EXTRACTED TEXT
#####

Yes. Yeah. A lot to go through.
What was the process? Like, what went into it that made it take that long?
Well, I think because the movie really evolved in the cutting room. Like, when I started, I didn’t know what it was gonna be. A lot of what I shot, both of my own family but also of Cathy and Kacey Jordan and Florian, a lot of it I was shooting while we were already editing. And then something would happen and would lead to something else, and then new footage would come in. So it was a really interactive process between the cutting and the writing and the shooting of the new footage. It’s a very complicated film. There wasn’t really a mold that I was following. I’ve never seen a film that did this. I was trying to combine essay with my own essay, with historical essay, with character-driven stories, which I felt were really the human heart of the stories, with a personal film, which I didn’t even know I was making in the beginning.
So it was kind of like this mosaic and a process of pulling things out, pulling things out, rewriting, rewriting, rewriting, rewriting. And I tried a lot of things to see how to tell the story. Like, there was no formula.
I interviewed a lot of experts that I really respected, and in the end I felt like the only person who ended up in the movie was Chris Hedges, and all the others ended up on the cutting-room floor, because I felt like it needed to be more personal. My way of looking at economics and sociology and psychology is through characters. And so the experts helped develop my ideas. But in the end I felt like it was off-putting for an audience to have a distanced voice of the expert.

#####

Stored data entries

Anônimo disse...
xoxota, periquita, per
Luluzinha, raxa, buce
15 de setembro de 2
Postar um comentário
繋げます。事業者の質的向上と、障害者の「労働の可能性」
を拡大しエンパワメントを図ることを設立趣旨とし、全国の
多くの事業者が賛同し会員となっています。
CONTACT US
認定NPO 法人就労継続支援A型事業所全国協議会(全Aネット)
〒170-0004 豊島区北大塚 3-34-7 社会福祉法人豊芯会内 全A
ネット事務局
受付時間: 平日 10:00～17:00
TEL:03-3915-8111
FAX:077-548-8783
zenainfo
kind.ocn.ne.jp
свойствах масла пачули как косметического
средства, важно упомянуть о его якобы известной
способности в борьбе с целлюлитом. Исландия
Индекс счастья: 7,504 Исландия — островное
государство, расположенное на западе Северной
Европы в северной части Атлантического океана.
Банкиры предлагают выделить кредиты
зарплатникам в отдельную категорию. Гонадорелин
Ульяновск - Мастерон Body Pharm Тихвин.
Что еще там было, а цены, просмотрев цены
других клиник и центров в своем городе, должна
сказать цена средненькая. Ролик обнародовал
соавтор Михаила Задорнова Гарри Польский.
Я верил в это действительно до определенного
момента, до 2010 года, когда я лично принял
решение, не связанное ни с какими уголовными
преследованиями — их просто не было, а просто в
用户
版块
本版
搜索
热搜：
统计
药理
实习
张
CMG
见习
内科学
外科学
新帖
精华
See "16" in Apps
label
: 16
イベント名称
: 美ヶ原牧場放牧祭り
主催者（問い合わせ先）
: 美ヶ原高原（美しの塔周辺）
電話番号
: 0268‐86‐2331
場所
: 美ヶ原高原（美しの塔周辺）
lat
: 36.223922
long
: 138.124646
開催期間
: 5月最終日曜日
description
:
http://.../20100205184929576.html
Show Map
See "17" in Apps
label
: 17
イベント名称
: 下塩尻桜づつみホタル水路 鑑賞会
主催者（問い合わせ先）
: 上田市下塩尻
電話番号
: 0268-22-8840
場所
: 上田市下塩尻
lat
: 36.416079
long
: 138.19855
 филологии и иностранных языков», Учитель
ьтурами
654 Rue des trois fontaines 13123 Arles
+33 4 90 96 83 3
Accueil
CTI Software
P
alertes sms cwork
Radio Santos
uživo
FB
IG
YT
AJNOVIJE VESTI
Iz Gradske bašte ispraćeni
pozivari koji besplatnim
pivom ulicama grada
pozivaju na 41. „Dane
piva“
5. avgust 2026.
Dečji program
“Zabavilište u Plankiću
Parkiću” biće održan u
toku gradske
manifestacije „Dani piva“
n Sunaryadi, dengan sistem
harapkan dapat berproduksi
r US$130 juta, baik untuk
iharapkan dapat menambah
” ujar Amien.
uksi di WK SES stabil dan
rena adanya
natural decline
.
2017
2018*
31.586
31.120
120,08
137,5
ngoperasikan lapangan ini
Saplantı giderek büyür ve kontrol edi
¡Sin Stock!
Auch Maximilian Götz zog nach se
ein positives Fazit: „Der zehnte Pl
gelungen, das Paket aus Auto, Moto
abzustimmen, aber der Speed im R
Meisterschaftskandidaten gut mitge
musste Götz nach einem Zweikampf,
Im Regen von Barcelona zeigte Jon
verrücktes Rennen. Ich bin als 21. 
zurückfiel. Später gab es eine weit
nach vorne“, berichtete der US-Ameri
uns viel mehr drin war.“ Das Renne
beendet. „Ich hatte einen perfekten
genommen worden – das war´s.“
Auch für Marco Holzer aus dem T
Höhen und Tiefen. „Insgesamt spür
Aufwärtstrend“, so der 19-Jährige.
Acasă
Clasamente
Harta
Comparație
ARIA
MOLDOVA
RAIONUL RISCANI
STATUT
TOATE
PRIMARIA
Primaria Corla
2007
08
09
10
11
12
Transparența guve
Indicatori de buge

#####

TASK 1
According to the interview about making the film, which expert was the only one who ended up in the movie?
TASK 2
Continue the interview about making the film, starting right after its last sentence.
This material was taken from a separate source.

EXERCISE OUTPUT 1
Chris Hedges.

EXERCISE OUTPUT 2
“…she was so nervous for the interview that she ended up going to the hospital with heart palpitations.”
How did you narrow down all the characters from your thousands of possibilities?
Aaron Wickenden, the editor that I worked with for the longest time, he describes when we first started, and – you know how people do scene cards on a wall? Well, we had scene cards, except for they were characters, and there were like 500 of them on the wall, with no scenes, just names. And he was just like, “Holy hell, what have I gotten into?”
We looked at a lot of footage, my first cut was four and a half hours – there were a lot more people in it. But in the end it was the people that I decided to really go back and film with whose stories were really surprising, really stunning, had these kind of turns that really played out the ideas and the consequences of Generation Wealth.
It struck me that you, in some sense, are the foremost expert in wealth. Are you involved in any kind of academic or–do you write, or are you involved in this kind of thinking beyond [photography and filmmaking]?
I mean not from a theoretical point of view, but I did do a book this year called Generation Wealth that has a huge amount of writing in it. A lot of the writing is actually the characters’ interviews. I wrote an introduction, and I elicited the help of an economist who’s really influenced me, Juliet Schor. This exhibition is going to the Nobel Peace Center next. There’s gonna be talks about economics and sociology. But I more like to do work that inspires that dialogue. I really try not to be the expert, because I feel like I’m more the documentarian, the narrator of these experiences. I wanna catalyze a dialogue about the issues.
“…if I had to have makeup on when the camera was on, how can I ask people to expose themselves?”
I would just think that professors would call you all the time–does that happen?
I think that there are a lot of teachers who use the work in schools. And I love that because when I was in school, I started studying social studies and I moved to photography and filmmaking because I felt like real people was the way to look at these ideas. And so I love it when schools use the work, and in all of my work we’ve often done educational curriculums. This one was hard because I felt like I had to really show things like it is, and so there’s some material in the movie that is really, really tough and not for kids. But I felt like that’s what’s in the culture, and I could not soft-pedal any of that.
Do you know what your next project is?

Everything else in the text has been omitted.